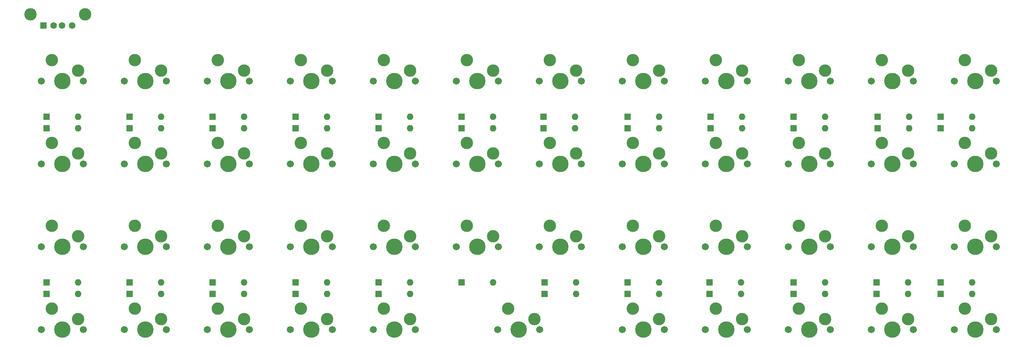
<source format=gbr>
G04 #@! TF.GenerationSoftware,KiCad,Pcbnew,5.1.12-84ad8e8a86~92~ubuntu20.04.1*
G04 #@! TF.CreationDate,2021-12-05T18:43:19-05:00*
G04 #@! TF.ProjectId,Keyboard_JPP,4b657962-6f61-4726-945f-4a50502e6b69,rev?*
G04 #@! TF.SameCoordinates,Original*
G04 #@! TF.FileFunction,Soldermask,Bot*
G04 #@! TF.FilePolarity,Negative*
%FSLAX46Y46*%
G04 Gerber Fmt 4.6, Leading zero omitted, Abs format (unit mm)*
G04 Created by KiCad (PCBNEW 5.1.12-84ad8e8a86~92~ubuntu20.04.1) date 2021-12-05 18:43:19*
%MOMM*%
%LPD*%
G01*
G04 APERTURE LIST*
%ADD10O,1.600000X1.600000*%
%ADD11R,1.600000X1.600000*%
%ADD12C,1.701800*%
%ADD13C,3.987800*%
%ADD14C,3.000000*%
%ADD15C,1.600000*%
%ADD16R,1.600000X1.500000*%
G04 APERTURE END LIST*
D10*
X161544000Y-109220000D03*
D11*
X153924000Y-109220000D03*
D10*
X141478000Y-69088000D03*
D11*
X133858000Y-69088000D03*
D12*
X42418000Y-120650000D03*
X32258000Y-120650000D03*
D13*
X37338000Y-120650000D03*
D14*
X41148000Y-118110000D03*
X34798000Y-115570000D03*
D12*
X42418000Y-100584000D03*
X32258000Y-100584000D03*
D13*
X37338000Y-100584000D03*
D14*
X41148000Y-98044000D03*
X34798000Y-95504000D03*
D12*
X42418000Y-80518000D03*
X32258000Y-80518000D03*
D13*
X37338000Y-80518000D03*
D14*
X41148000Y-77978000D03*
X34798000Y-75438000D03*
D12*
X42418000Y-60452000D03*
X32258000Y-60452000D03*
D13*
X37338000Y-60452000D03*
D14*
X41148000Y-57912000D03*
X34798000Y-55372000D03*
D12*
X62484000Y-120650000D03*
X52324000Y-120650000D03*
D13*
X57404000Y-120650000D03*
D14*
X61214000Y-118110000D03*
X54864000Y-115570000D03*
D12*
X62484000Y-100584000D03*
X52324000Y-100584000D03*
D13*
X57404000Y-100584000D03*
D14*
X61214000Y-98044000D03*
X54864000Y-95504000D03*
D12*
X62484000Y-80518000D03*
X52324000Y-80518000D03*
D13*
X57404000Y-80518000D03*
D14*
X61214000Y-77978000D03*
X54864000Y-75438000D03*
D12*
X62484000Y-60452000D03*
X52324000Y-60452000D03*
D13*
X57404000Y-60452000D03*
D14*
X61214000Y-57912000D03*
X54864000Y-55372000D03*
D12*
X82550000Y-120650000D03*
X72390000Y-120650000D03*
D13*
X77470000Y-120650000D03*
D14*
X81280000Y-118110000D03*
X74930000Y-115570000D03*
D12*
X82550000Y-100584000D03*
X72390000Y-100584000D03*
D13*
X77470000Y-100584000D03*
D14*
X81280000Y-98044000D03*
X74930000Y-95504000D03*
D12*
X82550000Y-80518000D03*
X72390000Y-80518000D03*
D13*
X77470000Y-80518000D03*
D14*
X81280000Y-77978000D03*
X74930000Y-75438000D03*
D12*
X82550000Y-60452000D03*
X72390000Y-60452000D03*
D13*
X77470000Y-60452000D03*
D14*
X81280000Y-57912000D03*
X74930000Y-55372000D03*
D12*
X102616000Y-120650000D03*
X92456000Y-120650000D03*
D13*
X97536000Y-120650000D03*
D14*
X101346000Y-118110000D03*
X94996000Y-115570000D03*
D12*
X102616000Y-100584000D03*
X92456000Y-100584000D03*
D13*
X97536000Y-100584000D03*
D14*
X101346000Y-98044000D03*
X94996000Y-95504000D03*
D12*
X102616000Y-80518000D03*
X92456000Y-80518000D03*
D13*
X97536000Y-80518000D03*
D14*
X101346000Y-77978000D03*
X94996000Y-75438000D03*
D12*
X102616000Y-60452000D03*
X92456000Y-60452000D03*
D13*
X97536000Y-60452000D03*
D14*
X101346000Y-57912000D03*
X94996000Y-55372000D03*
D12*
X122682000Y-120650000D03*
X112522000Y-120650000D03*
D13*
X117602000Y-120650000D03*
D14*
X121412000Y-118110000D03*
X115062000Y-115570000D03*
D12*
X122682000Y-100584000D03*
X112522000Y-100584000D03*
D13*
X117602000Y-100584000D03*
D14*
X121412000Y-98044000D03*
X115062000Y-95504000D03*
D12*
X122682000Y-80518000D03*
X112522000Y-80518000D03*
D13*
X117602000Y-80518000D03*
D14*
X121412000Y-77978000D03*
X115062000Y-75438000D03*
D12*
X122682000Y-60452000D03*
X112522000Y-60452000D03*
D13*
X117602000Y-60452000D03*
D14*
X121412000Y-57912000D03*
X115062000Y-55372000D03*
D12*
X142748000Y-100584000D03*
X132588000Y-100584000D03*
D13*
X137668000Y-100584000D03*
D14*
X141478000Y-98044000D03*
X135128000Y-95504000D03*
D12*
X142748000Y-80518000D03*
X132588000Y-80518000D03*
D13*
X137668000Y-80518000D03*
D14*
X141478000Y-77978000D03*
X135128000Y-75438000D03*
D12*
X142748000Y-60452000D03*
X132588000Y-60452000D03*
D13*
X137668000Y-60452000D03*
D14*
X141478000Y-57912000D03*
X135128000Y-55372000D03*
D12*
X152781000Y-120650000D03*
X142621000Y-120650000D03*
D13*
X147701000Y-120650000D03*
D14*
X151511000Y-118110000D03*
X145161000Y-115570000D03*
D12*
X162814000Y-100584000D03*
X152654000Y-100584000D03*
D13*
X157734000Y-100584000D03*
D14*
X161544000Y-98044000D03*
X155194000Y-95504000D03*
D12*
X162814000Y-80518000D03*
X152654000Y-80518000D03*
D13*
X157734000Y-80518000D03*
D14*
X161544000Y-77978000D03*
X155194000Y-75438000D03*
D12*
X162814000Y-60452000D03*
X152654000Y-60452000D03*
D13*
X157734000Y-60452000D03*
D14*
X161544000Y-57912000D03*
X155194000Y-55372000D03*
D12*
X182880000Y-120650000D03*
X172720000Y-120650000D03*
D13*
X177800000Y-120650000D03*
D14*
X181610000Y-118110000D03*
X175260000Y-115570000D03*
D12*
X182880000Y-100584000D03*
X172720000Y-100584000D03*
D13*
X177800000Y-100584000D03*
D14*
X181610000Y-98044000D03*
X175260000Y-95504000D03*
D12*
X182880000Y-80518000D03*
X172720000Y-80518000D03*
D13*
X177800000Y-80518000D03*
D14*
X181610000Y-77978000D03*
X175260000Y-75438000D03*
D12*
X182880000Y-60452000D03*
X172720000Y-60452000D03*
D13*
X177800000Y-60452000D03*
D14*
X181610000Y-57912000D03*
X175260000Y-55372000D03*
D12*
X202946000Y-120650000D03*
X192786000Y-120650000D03*
D13*
X197866000Y-120650000D03*
D14*
X201676000Y-118110000D03*
X195326000Y-115570000D03*
D12*
X202946000Y-100584000D03*
X192786000Y-100584000D03*
D13*
X197866000Y-100584000D03*
D14*
X201676000Y-98044000D03*
X195326000Y-95504000D03*
D12*
X202946000Y-80518000D03*
X192786000Y-80518000D03*
D13*
X197866000Y-80518000D03*
D14*
X201676000Y-77978000D03*
X195326000Y-75438000D03*
D12*
X202946000Y-60452000D03*
X192786000Y-60452000D03*
D13*
X197866000Y-60452000D03*
D14*
X201676000Y-57912000D03*
X195326000Y-55372000D03*
D12*
X223012000Y-120650000D03*
X212852000Y-120650000D03*
D13*
X217932000Y-120650000D03*
D14*
X221742000Y-118110000D03*
X215392000Y-115570000D03*
D12*
X223012000Y-100584000D03*
X212852000Y-100584000D03*
D13*
X217932000Y-100584000D03*
D14*
X221742000Y-98044000D03*
X215392000Y-95504000D03*
D12*
X223012000Y-80518000D03*
X212852000Y-80518000D03*
D13*
X217932000Y-80518000D03*
D14*
X221742000Y-77978000D03*
X215392000Y-75438000D03*
D12*
X223012000Y-60452000D03*
X212852000Y-60452000D03*
D13*
X217932000Y-60452000D03*
D14*
X221742000Y-57912000D03*
X215392000Y-55372000D03*
D12*
X243078000Y-120650000D03*
X232918000Y-120650000D03*
D13*
X237998000Y-120650000D03*
D14*
X241808000Y-118110000D03*
X235458000Y-115570000D03*
D12*
X243078000Y-100584000D03*
X232918000Y-100584000D03*
D13*
X237998000Y-100584000D03*
D14*
X241808000Y-98044000D03*
X235458000Y-95504000D03*
D12*
X243078000Y-80518000D03*
X232918000Y-80518000D03*
D13*
X237998000Y-80518000D03*
D14*
X241808000Y-77978000D03*
X235458000Y-75438000D03*
D12*
X243078000Y-60452000D03*
X232918000Y-60452000D03*
D13*
X237998000Y-60452000D03*
D14*
X241808000Y-57912000D03*
X235458000Y-55372000D03*
D12*
X263144000Y-120650000D03*
X252984000Y-120650000D03*
D13*
X258064000Y-120650000D03*
D14*
X261874000Y-118110000D03*
X255524000Y-115570000D03*
D12*
X263144000Y-100584000D03*
X252984000Y-100584000D03*
D13*
X258064000Y-100584000D03*
D14*
X261874000Y-98044000D03*
X255524000Y-95504000D03*
D12*
X263144000Y-80518000D03*
X252984000Y-80518000D03*
D13*
X258064000Y-80518000D03*
D14*
X261874000Y-77978000D03*
X255524000Y-75438000D03*
D12*
X263144000Y-60452000D03*
X252984000Y-60452000D03*
D13*
X258064000Y-60452000D03*
D14*
X261874000Y-57912000D03*
X255524000Y-55372000D03*
D15*
X39766000Y-46990000D03*
X37266000Y-46990000D03*
X35266000Y-46990000D03*
D16*
X32766000Y-46990000D03*
D14*
X42836000Y-44280000D03*
X29696000Y-44280000D03*
D10*
X41148000Y-112014000D03*
D11*
X33528000Y-112014000D03*
D10*
X41148000Y-109220000D03*
D11*
X33528000Y-109220000D03*
D10*
X41148000Y-71882000D03*
D11*
X33528000Y-71882000D03*
D10*
X41148000Y-69088000D03*
D11*
X33528000Y-69088000D03*
D10*
X61214000Y-112014000D03*
D11*
X53594000Y-112014000D03*
D10*
X61214000Y-109220000D03*
D11*
X53594000Y-109220000D03*
D10*
X61214000Y-71882000D03*
D11*
X53594000Y-71882000D03*
D10*
X61214000Y-69088000D03*
D11*
X53594000Y-69088000D03*
D10*
X81280000Y-112014000D03*
D11*
X73660000Y-112014000D03*
D10*
X81280000Y-109220000D03*
D11*
X73660000Y-109220000D03*
D10*
X81280000Y-71882000D03*
D11*
X73660000Y-71882000D03*
D10*
X81280000Y-69088000D03*
D11*
X73660000Y-69088000D03*
D10*
X101346000Y-112014000D03*
D11*
X93726000Y-112014000D03*
D10*
X101346000Y-109220000D03*
D11*
X93726000Y-109220000D03*
D10*
X101346000Y-71882000D03*
D11*
X93726000Y-71882000D03*
D10*
X101346000Y-69088000D03*
D11*
X93726000Y-69088000D03*
D10*
X121412000Y-112014000D03*
D11*
X113792000Y-112014000D03*
D10*
X121412000Y-109220000D03*
D11*
X113792000Y-109220000D03*
D10*
X121412000Y-71882000D03*
D11*
X113792000Y-71882000D03*
D10*
X121412000Y-69088000D03*
D11*
X113792000Y-69088000D03*
D10*
X141478000Y-109220000D03*
D11*
X133858000Y-109220000D03*
D10*
X141478000Y-71882000D03*
D11*
X133858000Y-71882000D03*
D10*
X161544000Y-112014000D03*
D11*
X153924000Y-112014000D03*
D10*
X161290000Y-71882000D03*
D11*
X153670000Y-71882000D03*
D10*
X161290000Y-69088000D03*
D11*
X153670000Y-69088000D03*
D10*
X181610000Y-112014000D03*
D11*
X173990000Y-112014000D03*
D10*
X181610000Y-109220000D03*
D11*
X173990000Y-109220000D03*
D10*
X181610000Y-71882000D03*
D11*
X173990000Y-71882000D03*
D10*
X181610000Y-69088000D03*
D11*
X173990000Y-69088000D03*
D10*
X201422000Y-112014000D03*
D11*
X193802000Y-112014000D03*
D10*
X201422000Y-109220000D03*
D11*
X193802000Y-109220000D03*
D10*
X201676000Y-71882000D03*
D11*
X194056000Y-71882000D03*
D10*
X201676000Y-69088000D03*
D11*
X194056000Y-69088000D03*
D10*
X221742000Y-112014000D03*
D11*
X214122000Y-112014000D03*
D10*
X221742000Y-109220000D03*
D11*
X214122000Y-109220000D03*
D10*
X221742000Y-71882000D03*
D11*
X214122000Y-71882000D03*
D10*
X221742000Y-69088000D03*
D11*
X214122000Y-69088000D03*
D10*
X241808000Y-112014000D03*
D11*
X234188000Y-112014000D03*
D10*
X241808000Y-109220000D03*
D11*
X234188000Y-109220000D03*
D10*
X242062000Y-71882000D03*
D11*
X234442000Y-71882000D03*
D10*
X242062000Y-69088000D03*
D11*
X234442000Y-69088000D03*
D10*
X257302000Y-112014000D03*
D11*
X249682000Y-112014000D03*
D10*
X257302000Y-109220000D03*
D11*
X249682000Y-109220000D03*
D10*
X257302000Y-71882000D03*
D11*
X249682000Y-71882000D03*
D10*
X257302000Y-69088000D03*
D11*
X249682000Y-69088000D03*
M02*

</source>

========================================

Whenever the word "KiCad" turns up in a line of the listing above, copy the line.

G04 #@! TF.GenerationSoftware,KiCad,Pcbnew,5.1.12-84ad8e8a86~92~ubuntu20.04.1*
G04 Created by KiCad (PCBNEW 5.1.12-84ad8e8a86~92~ubuntu20.04.1) date 2021-12-05 18:43:19*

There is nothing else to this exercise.